Overall, Agents reported that contacts believed that the rate of price increase was slowing and that the
strong Halifax index data in October had reflected prices agreed in August.
A46 There had been little sign of any general slowing in retail sales growth. Expectations for
Christmas had been good, although there had been more uncertainty about prospects for 2003. Agents
reported that there had been a change in car manufacturers' behaviour, which may have masked a
larger fall in car sales than shown by the official SMMT registration statistics. A significant element
in new car sales since September had been pre-registrations: cars for which there was no known
purchaser, but which the dealer registered before selling subsequently as `nearly new'. This had
increased dealers' stocks of cars and was likely to put downward pressure on car prices when the pre-
registered cars were sold.
A47 Manufacturers' margins had remained under pressure, although recent movements in the value of
sterling had not led to any significant change in Agents' assessments of margins on domestic and
export orders. Raw materials costs had been mostly flat overall, but there were increases in indirect
costs, especially insurance. A doubling of premiums for employers' and public liability insurance had
not been uncommon, and 2003 renewal notices had shown further substantial increases. Agency
contacts had also reported increasing costs of regulation and taxation. Manufacturers had little scope
to increase output prices, except on specialist products. Customers had expected continuing price cuts
in sectors where there was foreign competition and weak demand. Manufacturers had responded to
mpc:
11
lower margins in a number of ways: by sourcing more materials and components from overseas, by
moving production overseas, by using internet auctions and by reducing labour and waste.
VII Market intelligence
A48 On 4 December, interest rates implied by short sterling futures contracts had been higher than on
6 November. The rate implied by the June 2003 contract had been 30 basis points higher at 4.21%,
and that implied by the June 2004 contract had been 17 basis points higher at 4.88%. Implied rates for
contracts maturing in 2002 and 2003 had increased steadily for much of the period, but had risen
relatively sharply following the November MPC decision and the publication of the November
Inflation Report, as well as in response to stronger-than-expected retail sales and RPIX data. Implied
interest rates had also risen following some stronger-than-expected US data released on the afternoon
of the Chancellor's Pre-Budget Report.
A49 Market participants had generally expected the Committee not to change the Bank's official repo
rate at its December meeting. Economists polled by Reuters on 26 and 27 November had attached a
mean probability of 86% to no change in the Bank's repo rate at the December meeting, and a mean
probability of only 12% to a decrease of 25 basis points. All these economists had forecast that the
Bank's repo rate would be unchanged at end-2002. Forecasts for end-2003 were little changed from
the previous poll, with a mean expectation for the repo rate of 4.42%.

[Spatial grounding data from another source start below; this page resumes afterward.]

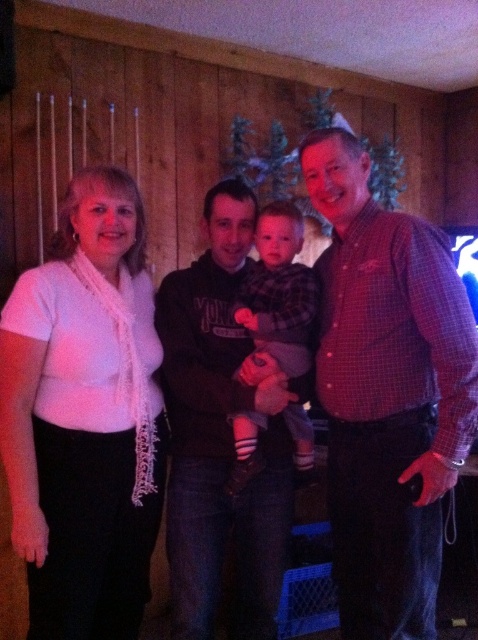
Question: Which point appears closest to the camera in this image?

Choices:
 (A) (183, 298)
 (B) (395, 276)
 (C) (86, 474)

Answer: (B)

Question: Is white lace scarf at left smaller than flannel shirt at center?

Choices:
 (A) no
 (B) yes

Answer: (A)

Question: Which object appears farthest from the camera in this image?

Choices:
 (A) white lace scarf at left
 (B) plaid shirt at right
 (C) dark brown hoodie at center
 (D) flannel shirt at center

Answer: (D)

Question: Which point is farther to the camera?

Choices:
 (A) white lace scarf at left
 (B) flannel shirt at center
 (C) plaid shirt at right
 (D) dark brown hoodie at center

Answer: (B)

Question: Can you confirm if white lace scarf at left is wider than flannel shirt at center?

Choices:
 (A) no
 (B) yes

Answer: (B)

Question: Is white lace scarf at left behind plaid shirt at right?

Choices:
 (A) no
 (B) yes

Answer: (B)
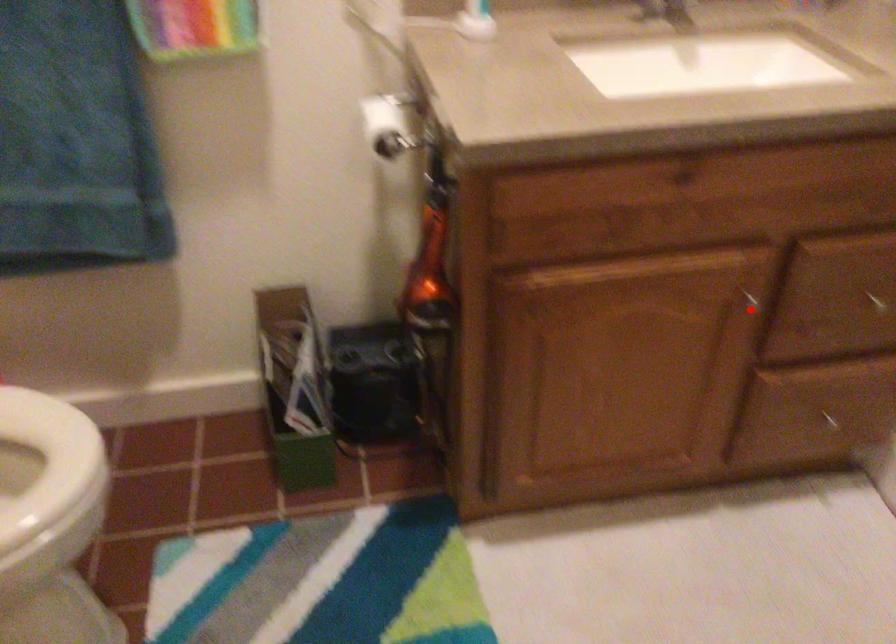
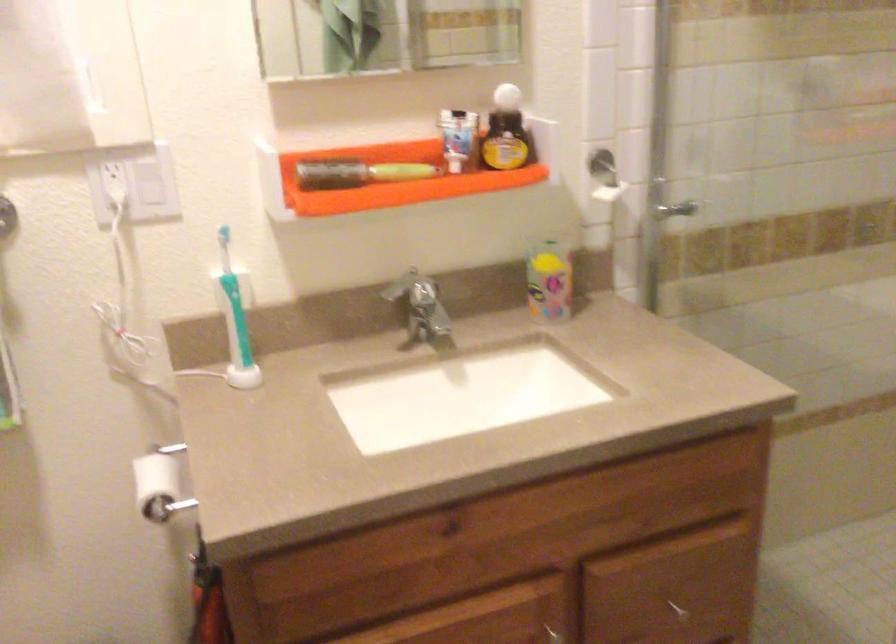
Where in the second image is the point corresponding to the highlighted location from the first image?

(555, 635)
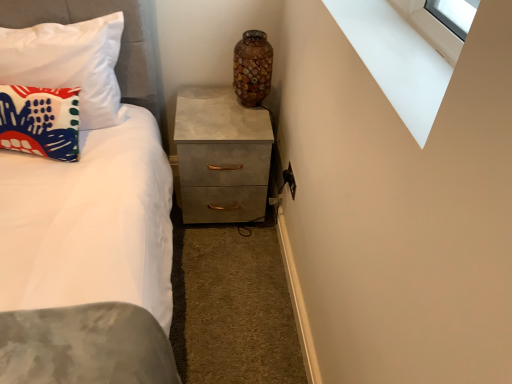
You are a GUI agent. You are given a task and a screenshot of the screen. Output one action in this format:
    pyautogui.click(x=<x>, y=<y>)
    Task: Click on the vacant space in front of mosaic glass vase at upper center
    
    Given the screenshot: What is the action you would take?
    pyautogui.click(x=237, y=120)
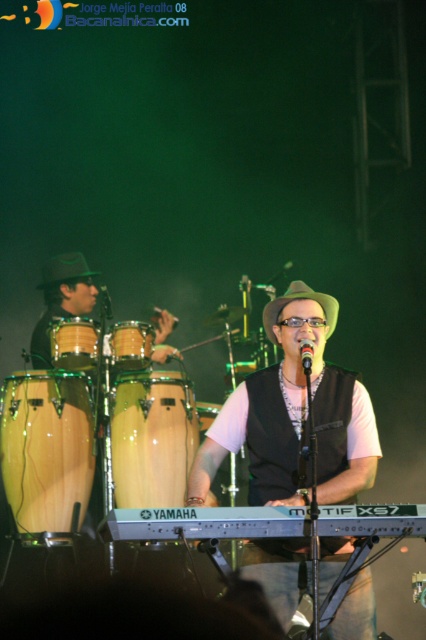
Question: Can you confirm if natural wood conga at center is thinner than metallic silver microphone at center?

Choices:
 (A) no
 (B) yes

Answer: (A)

Question: Estimate the real-world distances between objects in this image. Which object is closer to the black matte microphone at center?

Choices:
 (A) metallic silver microphone at center
 (B) light brown wood conga at center

Answer: (B)

Question: Which point is farther to the camera?

Choices:
 (A) (80, 275)
 (B) (307, 285)
 (C) (60, 356)
 (D) (307, 320)

Answer: (A)

Question: Is wooden conga drum at left closer to camera compared to green felt hat at left?

Choices:
 (A) yes
 (B) no

Answer: (A)

Question: Is matte black vest at center below natural wood conga at center?

Choices:
 (A) yes
 (B) no

Answer: (B)

Question: Which point is closer to the camera taking this photo?

Choices:
 (A) (127, 323)
 (B) (299, 349)
 (C) (175, 320)

Answer: (B)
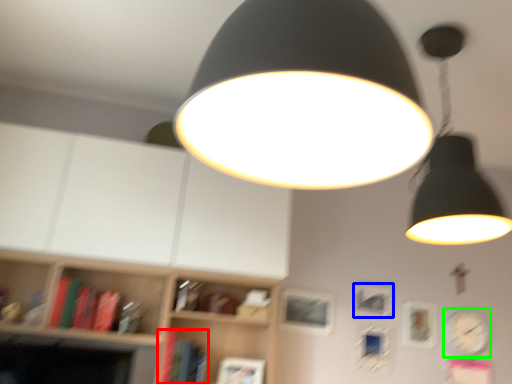
Question: Based on their relative distances, which object is nearer to book (highlighted by a red box)? Choose from picture frame (highlighted by a blue box) and clock (highlighted by a green box).

Choices:
 (A) picture frame
 (B) clock

Answer: (A)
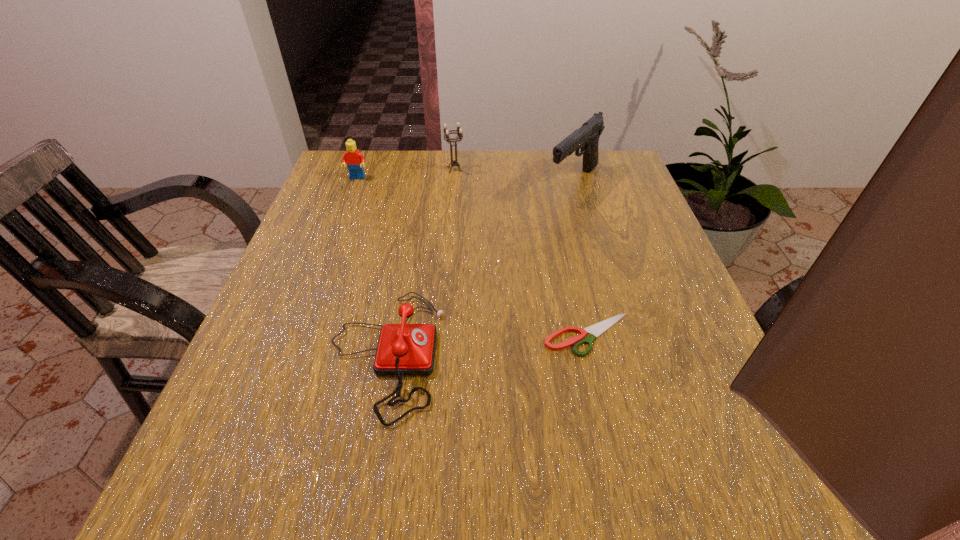
The height and width of the screenshot is (540, 960). Identify the location of free space located 0.160m on the front of the shortest object. (613, 448).

Where is `gun that is positioned at the far edge`? This screenshot has height=540, width=960. gun that is positioned at the far edge is located at coordinates (586, 138).

This screenshot has width=960, height=540. I want to click on candle holder that is at the far edge, so click(459, 130).

I want to click on Lego present at the far edge, so click(354, 159).

I want to click on Lego that is at the left edge, so click(354, 159).

The image size is (960, 540). Identify the location of telephone that is positioned at the left edge. (403, 349).

This screenshot has width=960, height=540. What are the coordinates of `gun that is at the right edge` in the screenshot? It's located at (586, 138).

Find the location of `scissors at the right edge`. scissors at the right edge is located at coordinates (597, 329).

Locate an element on the screen. Image resolution: width=960 pixels, height=540 pixels. object located in the far left corner section of the desktop is located at coordinates (354, 159).

Locate an element on the screen. The image size is (960, 540). object located at the far right corner is located at coordinates (586, 138).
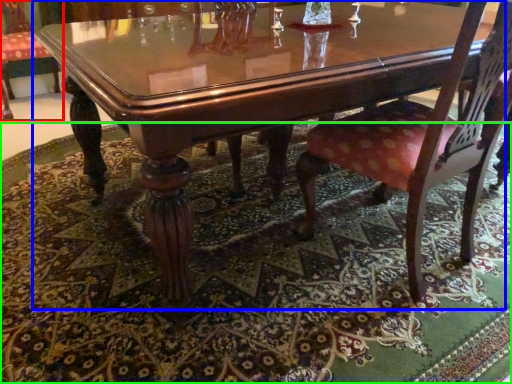
Question: Which object is positioned farthest from chair (highlighted by a red box)? Select from coffee table (highlighted by a blue box) and place mat (highlighted by a green box).

Choices:
 (A) coffee table
 (B) place mat

Answer: (A)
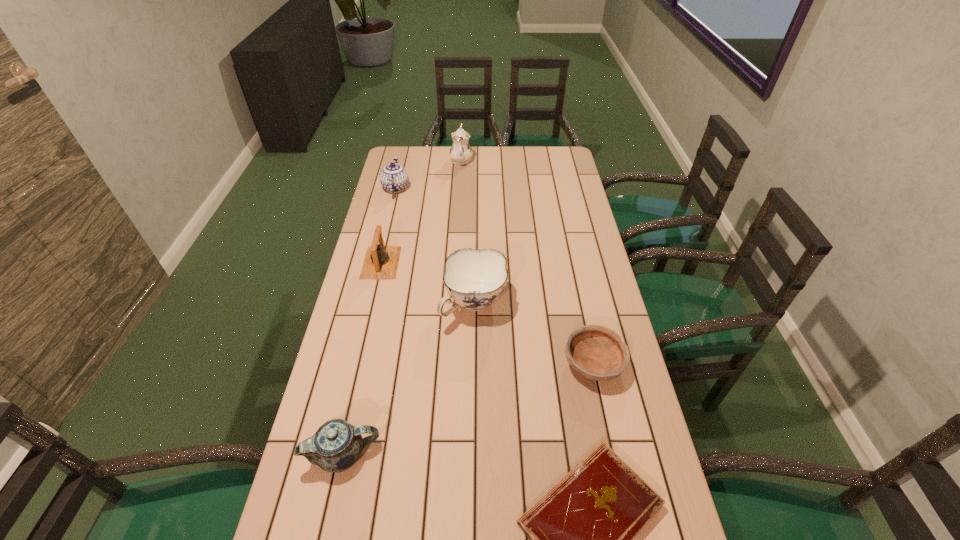
This screenshot has width=960, height=540. In order to click on vacant space at the right edge of the desktop in this screenshot , I will do `click(589, 381)`.

This screenshot has height=540, width=960. In order to click on free location at the far right corner of the desktop in this screenshot , I will do `click(557, 167)`.

Find the location of `free space between the nearest chinaware and the second shortest object`. free space between the nearest chinaware and the second shortest object is located at coordinates (468, 409).

What are the coordinates of `unoccupied position between the nearest chinaware and the bell` in the screenshot? It's located at (362, 359).

Identify the location of vacant area that lies between the nearest chinaware and the farthest object. The width and height of the screenshot is (960, 540). (402, 307).

At what (x,y) coordinates should I click in order to perform the action: click on blank region between the third farthest chinaware and the second farthest chinaware. Please return your answer as a coordinate pair (x, y). The width and height of the screenshot is (960, 540). Looking at the image, I should click on (435, 246).

The height and width of the screenshot is (540, 960). I want to click on vacant space that's between the bell and the second farthest chinaware, so click(x=389, y=225).

I want to click on vacant area that lies between the third farthest chinaware and the nearest chinaware, so (x=409, y=379).

Where is `empty space between the second farthest chinaware and the nearest chinaware`? The image size is (960, 540). empty space between the second farthest chinaware and the nearest chinaware is located at coordinates (370, 321).

At what (x,y) coordinates should I click in order to perform the action: click on object that stands as the third closest to the bell. Please return your answer as a coordinate pair (x, y). This screenshot has width=960, height=540. Looking at the image, I should click on (336, 446).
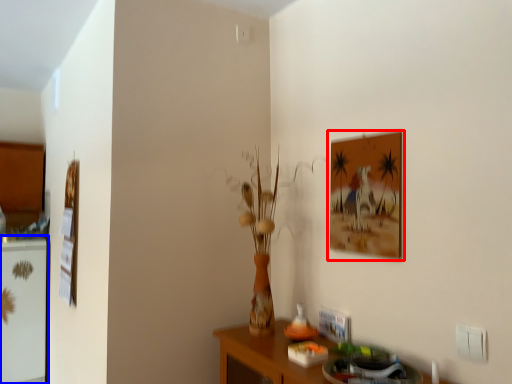
Question: Which point is closer to the camera, picture frame (highlighted by a red box) or fridge (highlighted by a blue box)?

Choices:
 (A) picture frame
 (B) fridge

Answer: (A)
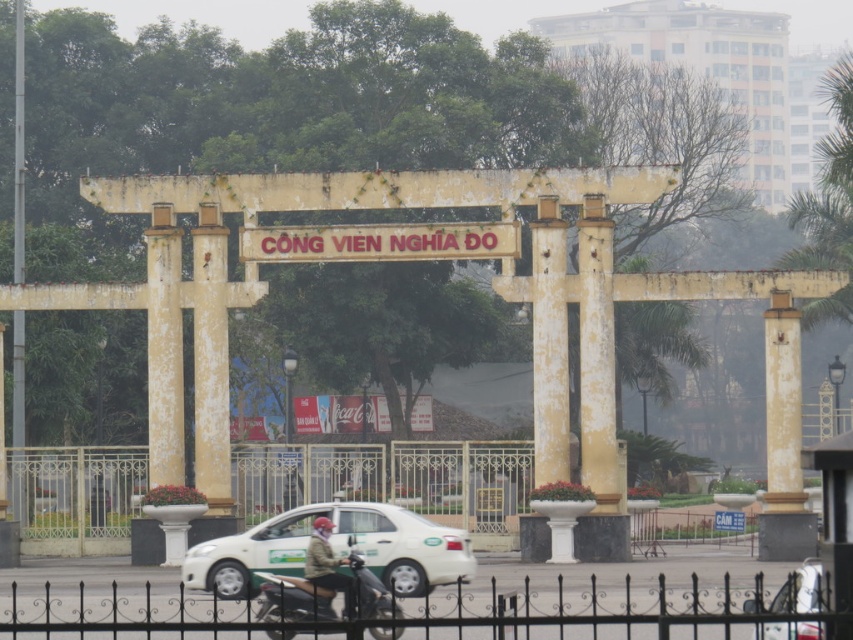
Can you confirm if black wrought iron fence at lower center is positioned above metallic silver motorcycle at center?

No, black wrought iron fence at lower center is not above metallic silver motorcycle at center.

Which is more to the left, black wrought iron fence at lower center or metallic silver motorcycle at center?

From the viewer's perspective, metallic silver motorcycle at center appears more on the left side.

Measure the distance between point (50, 608) and camera.

Point (50, 608) is 86.57 meters away from camera.

I want to click on black wrought iron fence at lower center, so click(x=608, y=611).

Does point (258, 628) lie behind point (347, 582)?

No, it is not.

Is black wrought iron fence at lower center bigger than green fabric jacket at center?

Yes.

What do you see at coordinates (608, 611) in the screenshot? I see `black wrought iron fence at lower center` at bounding box center [608, 611].

I want to click on black wrought iron fence at lower center, so click(x=608, y=611).

In the scene shown: Who is shorter, white matte taxi at center or green fabric jacket at center?

Standing shorter between the two is green fabric jacket at center.

Is point (341, 545) positioned before point (317, 561)?

No, (341, 545) is further to viewer.

Locate an element on the screen. white matte taxi at center is located at coordinates (334, 548).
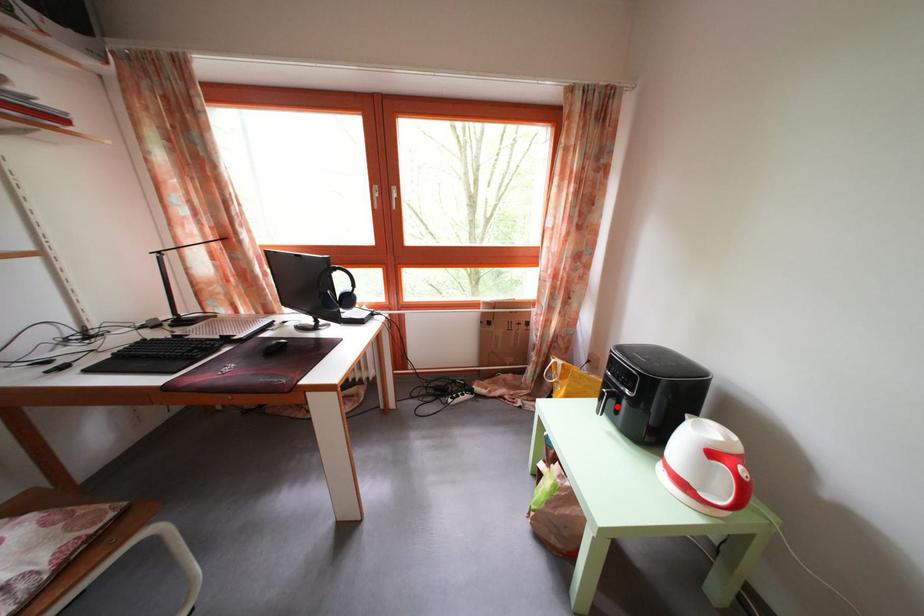
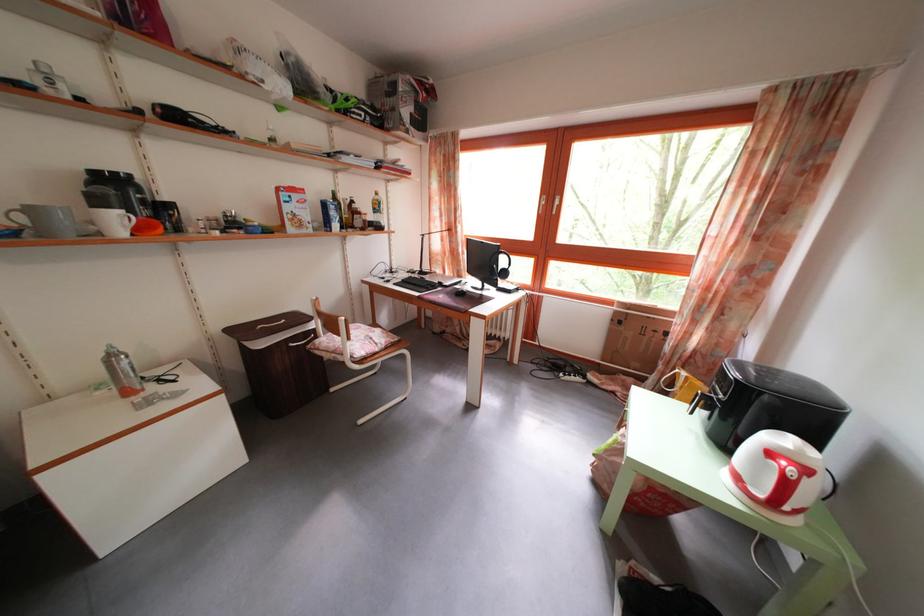
In the second image, find the point that corresponds to the highlighted location in the first image.

(713, 411)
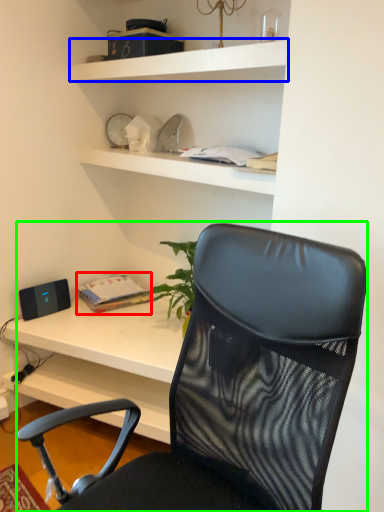
Question: Estimate the real-world distances between objects in this image. Which object is closer to book (highlighted by a red box), shelf (highlighted by a blue box) or chair (highlighted by a green box)?

Choices:
 (A) shelf
 (B) chair

Answer: (A)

A50 Between 6 November and 4 December, sterling had risen by 0.7% on an effective basis,
appreciating by 0.5% and 0.8% against the euro and the dollar respectively. There had, however, been
some intra-month volatility. Market participants had ascribed these movements to several factors,
including widening short-term interest rate differentials between sterling and the dollar early in the
period and flows associated with cross-border corporate mergers.